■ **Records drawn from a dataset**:
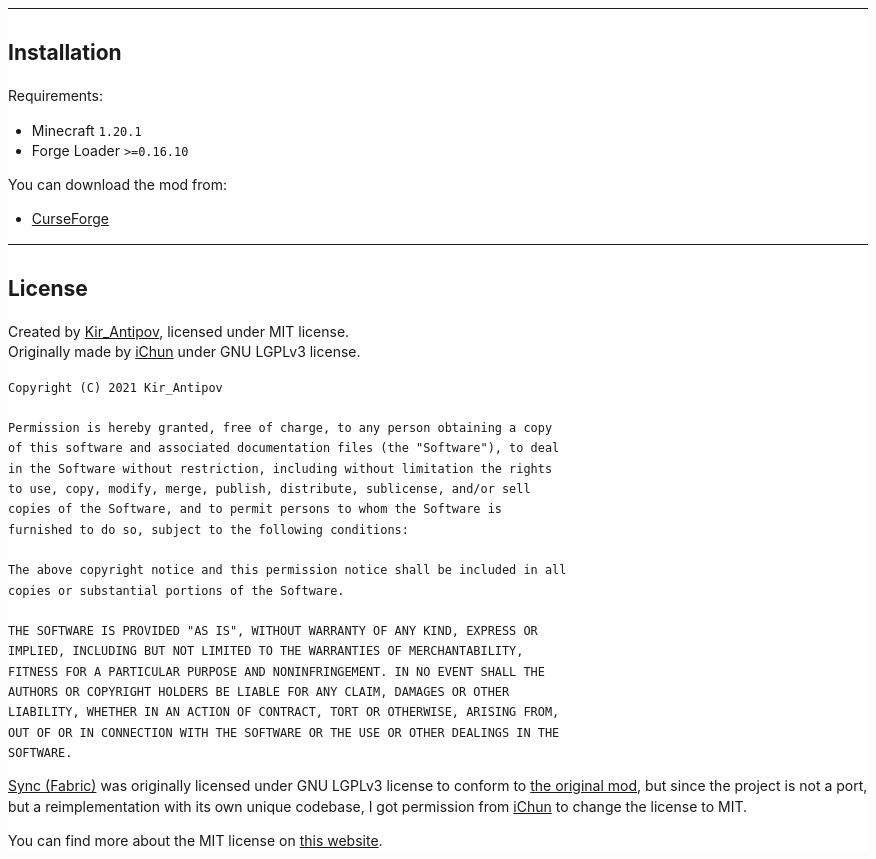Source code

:----

## Installation

Requirements:
 - Minecraft `1.20.1`
 - Forge Loader `>=0.16.10`

You can download the mod from:

 - [CurseForge](https://www.curseforge.com/minecraft/mc-mods/sync-forge)

----

## License

Created by [Kir_Antipov](https://github.com/Kir-Antipov), licensed under MIT license.\
Originally made by [iChun](https://github.com/iChun) under GNU LGPLv3 license.


```
Copyright (C) 2021 Kir_Antipov

Permission is hereby granted, free of charge, to any person obtaining a copy
of this software and associated documentation files (the "Software"), to deal
in the Software without restriction, including without limitation the rights
to use, copy, modify, merge, publish, distribute, sublicense, and/or sell
copies of the Software, and to permit persons to whom the Software is
furnished to do so, subject to the following conditions:

The above copyright notice and this permission notice shall be included in all
copies or substantial portions of the Software.

THE SOFTWARE IS PROVIDED "AS IS", WITHOUT WARRANTY OF ANY KIND, EXPRESS OR
IMPLIED, INCLUDING BUT NOT LIMITED TO THE WARRANTIES OF MERCHANTABILITY,
FITNESS FOR A PARTICULAR PURPOSE AND NONINFRINGEMENT. IN NO EVENT SHALL THE
AUTHORS OR COPYRIGHT HOLDERS BE LIABLE FOR ANY CLAIM, DAMAGES OR OTHER
LIABILITY, WHETHER IN AN ACTION OF CONTRACT, TORT OR OTHERWISE, ARISING FROM,
OUT OF OR IN CONNECTION WITH THE SOFTWARE OR THE USE OR OTHER DEALINGS IN THE
SOFTWARE.
```


[Sync (Fabric)](https://github.com/Kir-Antipov/sync-fabric) was originally licensed under GNU LGPLv3 license to conform to [the original mod](https://github.com/iChun/Sync), but since the project is not a port, but a reimplementation with its own unique codebase, I got permission from [iChun](https://github.com/iChun) to change the license to MIT.

You can find more about the MIT license on [this website](https://choosealicense.com/licenses/mit/).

■ **WHAT THE EXERCISE ASKS**:
Whenever a line above contains "this", copy that line.

■ **EXERCISE RESPONSE**:
of this software and associated documentation files (the "Software"), to deal
The above copyright notice and this permission notice shall be included in all
You can find more about the MIT license on [this website](https://choosealicense.com/licenses/mit/).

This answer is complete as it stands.